■ SOURCE TEXT ■
* * * * * * * * *

When Tom and I heard the news earlier this week about the hundreds of ducks killed earlier this week when they landed on a Syncrude tailings “pond”, we both immediately thought of an article we had read late last year in albertaviews magazine; the article was “The Ponds” by the Calgary investigative journalist Andrew Nikiforuk, in the November 2007 issue.
I can’t find a copy of the article online anywhere, but Nikiforuk wrote a similar article for The Globe & Mail the other month, “Liquid Asset: Could the oil sands, Canada’s greatest economic project, come undone simply because no one thought about water?” (March 28, 2008) which you can in fact still find online; many thanks to The Globe & Mail. I recommend it, even if you don’t live in Alberta or Canada because if you’re in North America, the question of an adequate and clean water supply applies to us all.
Some 90% of the water withdrawn from the Athabasca River for the oil sands ends up as waste in tailings ponds. Nearly a dozen ponds line both sides of the river and pose an enduring threat to the entire Mackenzie River basin. Many are already leaking and creating their own tainted wetlands. Even the pro-development Alberta Chamber of Resources considers this primitive form of long-term storage “a risk to the oil sands industry.”
The ponds, which contain a ketchup-consistency mix of water, oil and clay, give off a strong aroma of hydrocarbons and rarely freeze. Minnows dropped into the ponds die within 96 hours; unwary ducks get coated by surface oil and drown.
The ponds, like everything in the oil sands, are supersized. The dykes that contain the ponds can reach 100 metres in height. Although the ponds already cover 55 square kilometres of forest and muskeg, they’ve just begun. Within a decade, they will cover an area of 150 square kilometres.
According to the Alberta Chamber of Resources, the industry spits out six barrels of sand and 11/2 barrels of fine tailings for every barrel of oil it makes. Altogether, the ponds contain 5.5 billion cubic metres of sand and fluid waste.
Syncrude, the largest producer in the oil sands, also owns the largest tailing pond. Every day, Syncrude dumps 500,000 tons of tailings. The Syncrude Tailings Dam is deemed by the U.S. Department of the Interior to be the world’s largest dam by volume of construction material. The pond, built in 1973, covers 22 square kilometres and holds 540 million cubic metres of water, crud and sand. When China completes the Three Gorges Dam this year, Syncrude will surrender the record. “We are still second-best,” quips Randy Mikula, who has been studying the tailings waste problem for 22 years.
As the team leader on the subject at Natural Resources Canada’s CANMET Energy Technology Centre in Devon, Alberta, Mikula calls the tailings waste problem a “frightening” and vexatious issue. Engineers originally thought that the tailings waste would quickly settle, leaving clear water on top. But that never happened, thanks to what Mikula calls “the bad behaviour of clays.” He suspects the waste won’t settle to solid form for thousands of years. “So something has to be done.”

* * * * * * * * *

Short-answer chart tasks
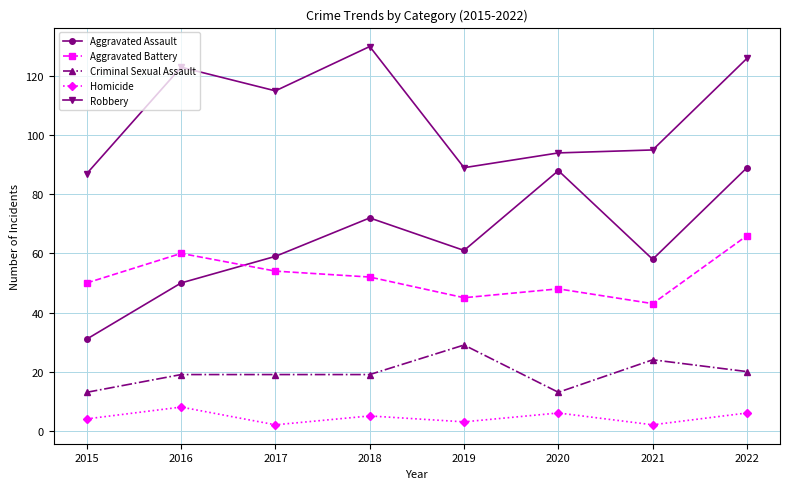

List the series in order of their peak value, lowest first.

Homicide, Criminal Sexual Assault, Aggravated Battery, Aggravated Assault, Robbery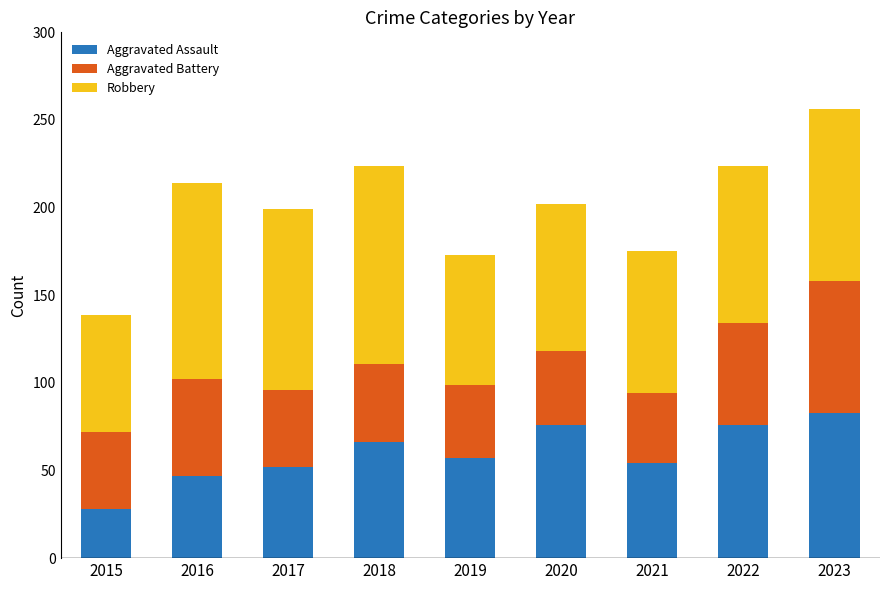

How many bars are there in total?

9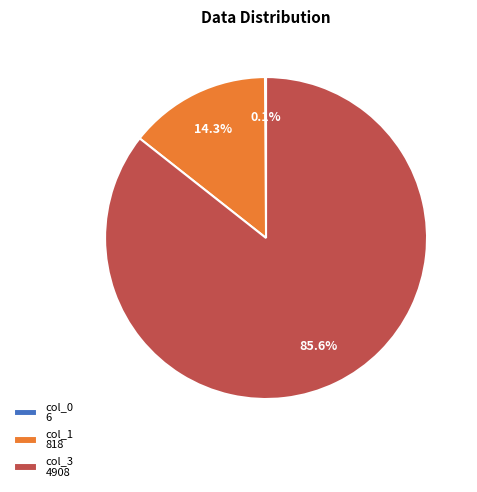

Is there a majority slice in this chart?

Yes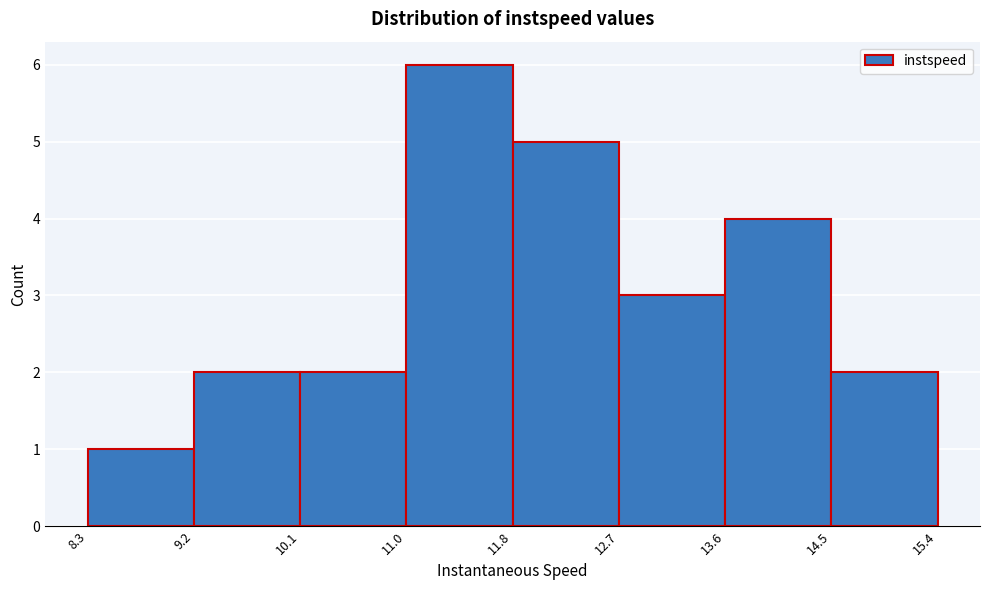

Reading left to right, transcribe this chart: for each bar, give the range it covers on the x-axis and its height. The values are not printed on the chart, so give them approximately, as read against the axis.

8.3 to 9.2: 1
9.2 to 10.1: 2
10.1 to 11.0: 2
11.0 to 11.8: 6
11.8 to 12.7: 5
12.7 to 13.6: 3
13.6 to 14.5: 4
14.5 to 15.4: 2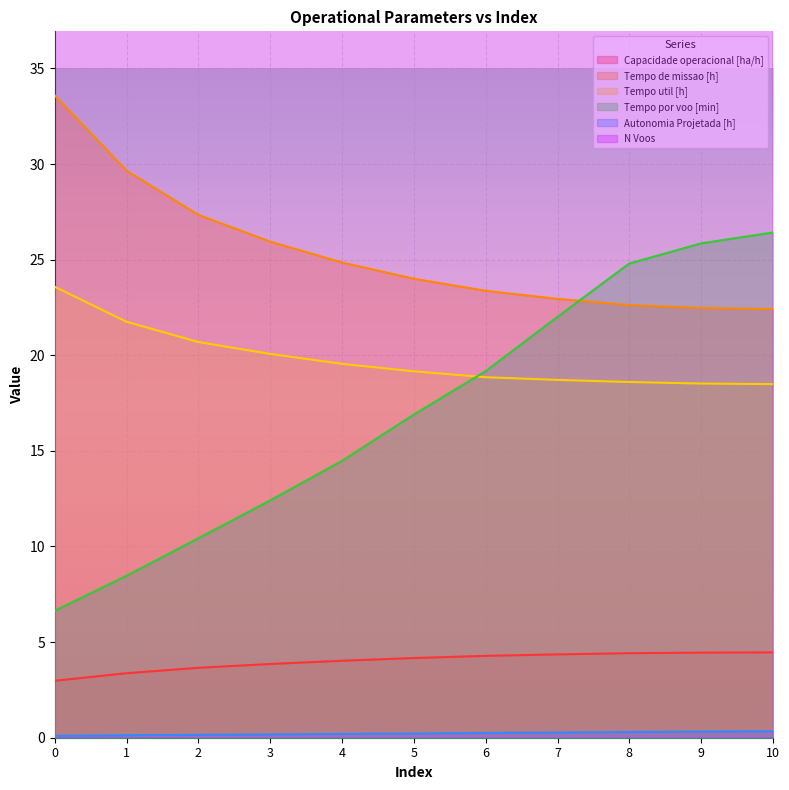

Which series has the largest total across all categories?

N Voos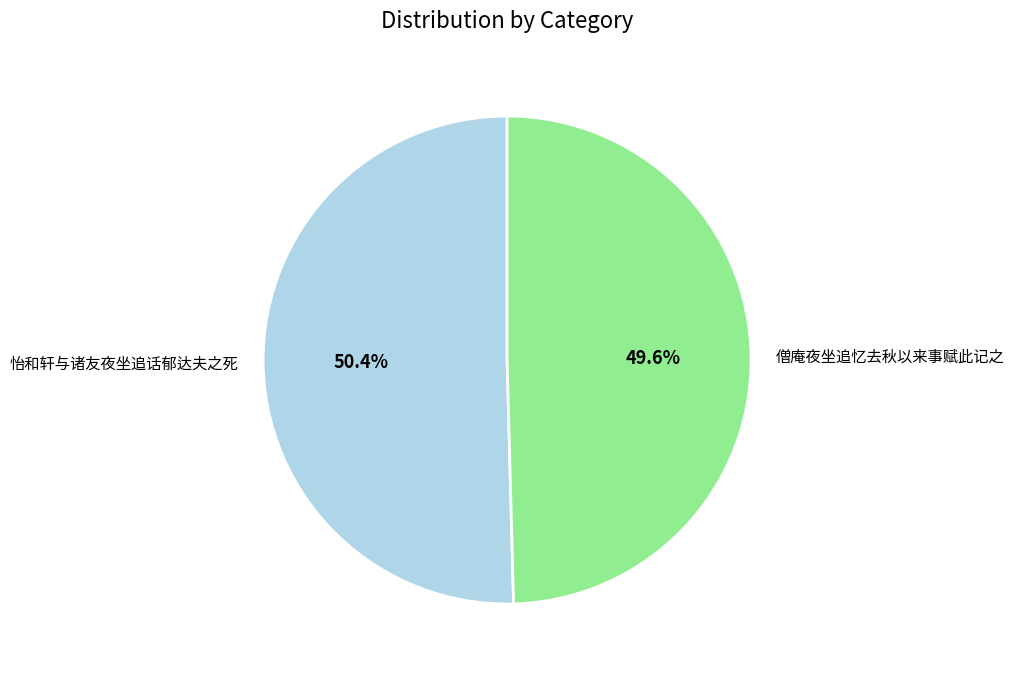

What percentage is the 僧庵夜坐追忆去秋以来事赋此记之 slice, to the nearest percent?

50%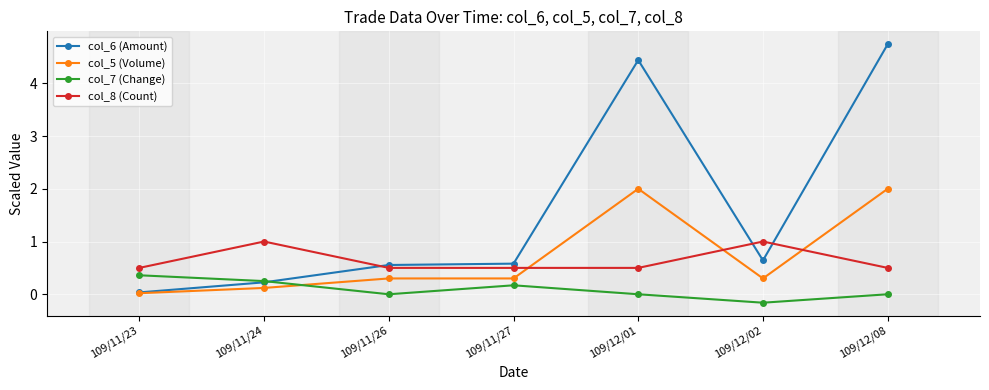

Rank the series by their maximum value, from lowest to highest.

col_7 (Change), col_8 (Count), col_5 (Volume), col_6 (Amount)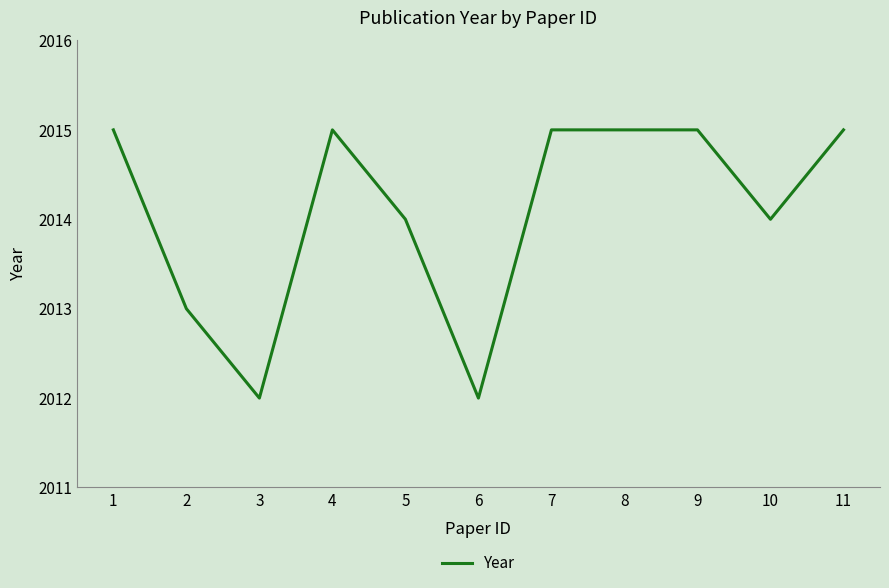

Approximately how many times larger is the value at 10 compared to 8?

1.0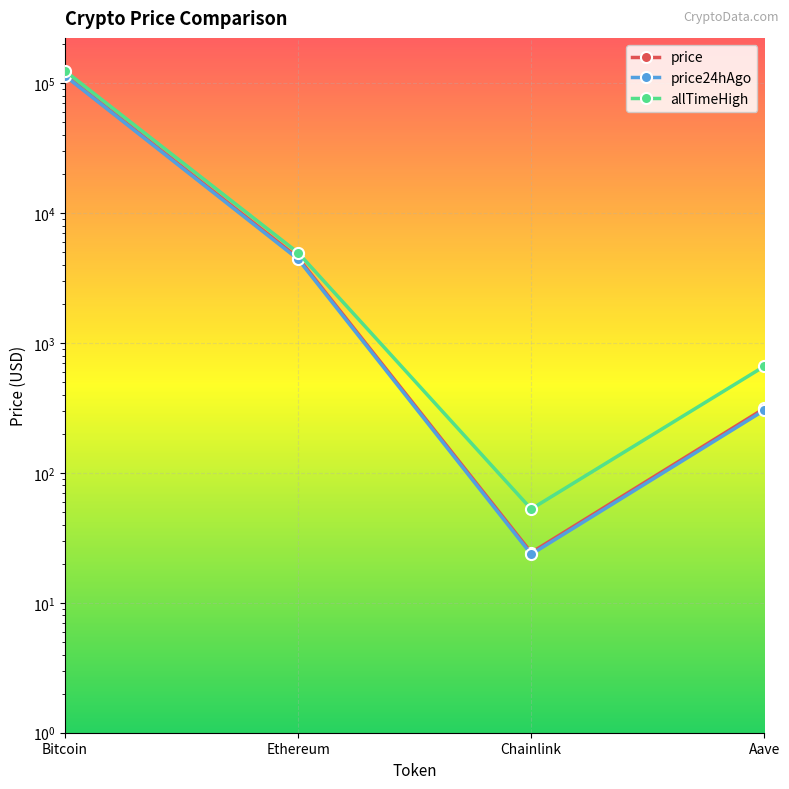

At which category is the sum across all series the highest?

Bitcoin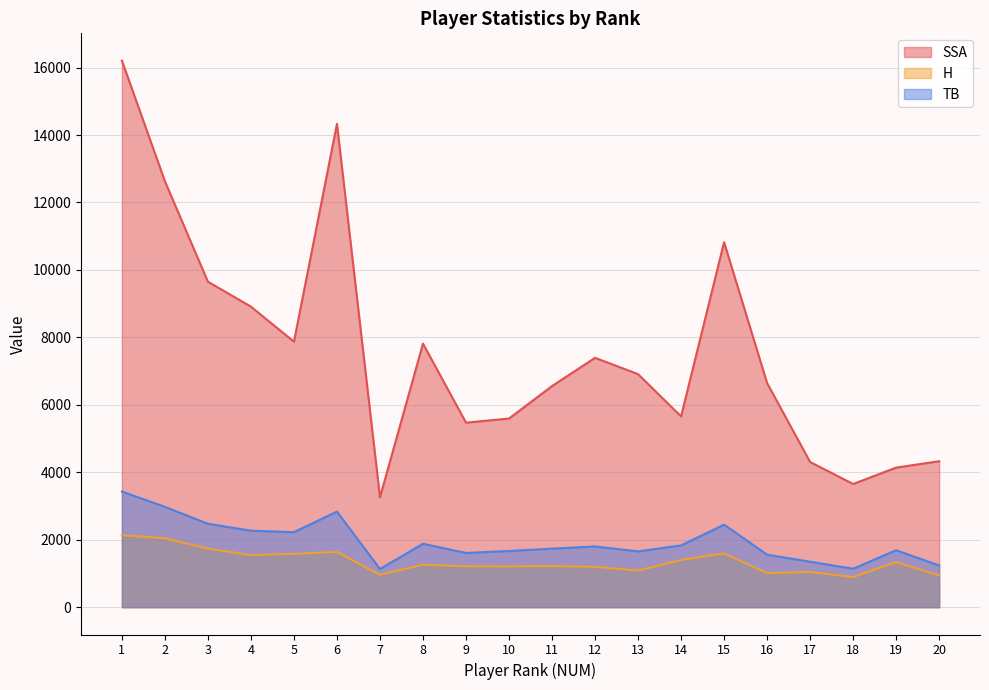

Which series has the largest total across all categories?

SSA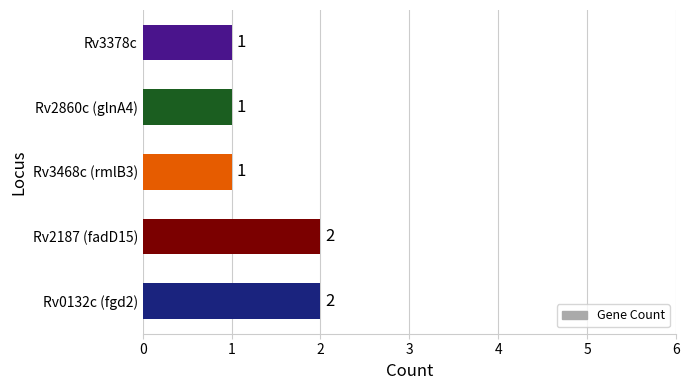

How many bars are there in total?

5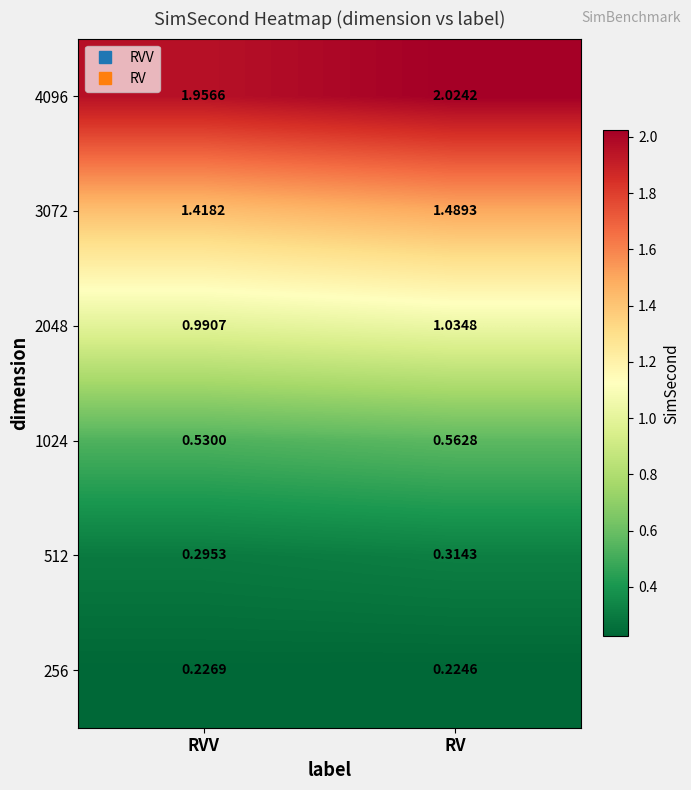

At which category is the sum across all series the highest?

RV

* * * * * * * * *

■ TASK 1 ■
Reproduce the oil sands passage between "According to the" and "for 22 years.", inclusive.
■ TASK 2 ■
Answer these from the oil sands passage:
(a) How many square kilometres do the tailings ponds already cover?
(b) In what year was the Syncrude tailings pond built?
(c) For how many years has Randy Mikula been studying the tailings waste problem?

■ EXERCISE ANSWER 1 ■
According to the Alberta Chamber of Resources, the industry spits out six barrels of sand and 11/2 barrels of fine tailings for every barrel of oil it makes. Altogether, the ponds contain 5.5 billion cubic metres of sand and fluid waste.
Syncrude, the largest producer in the oil sands, also owns the largest tailing pond. Every day, Syncrude dumps 500,000 tons of tailings. The Syncrude Tailings Dam is deemed by the U.S. Department of the Interior to be the world’s largest dam by volume of construction material. The pond, built in 1973, covers 22 square kilometres and holds 540 million cubic metres of water, crud and sand. When China completes the Three Gorges Dam this year, Syncrude will surrender the record. “We are still second-best,” quips Randy Mikula, who has been studying the tailings waste problem for 22 years.

■ EXERCISE ANSWER 2 ■
(a) 55 square kilometres
(b) 1973
(c) 22 years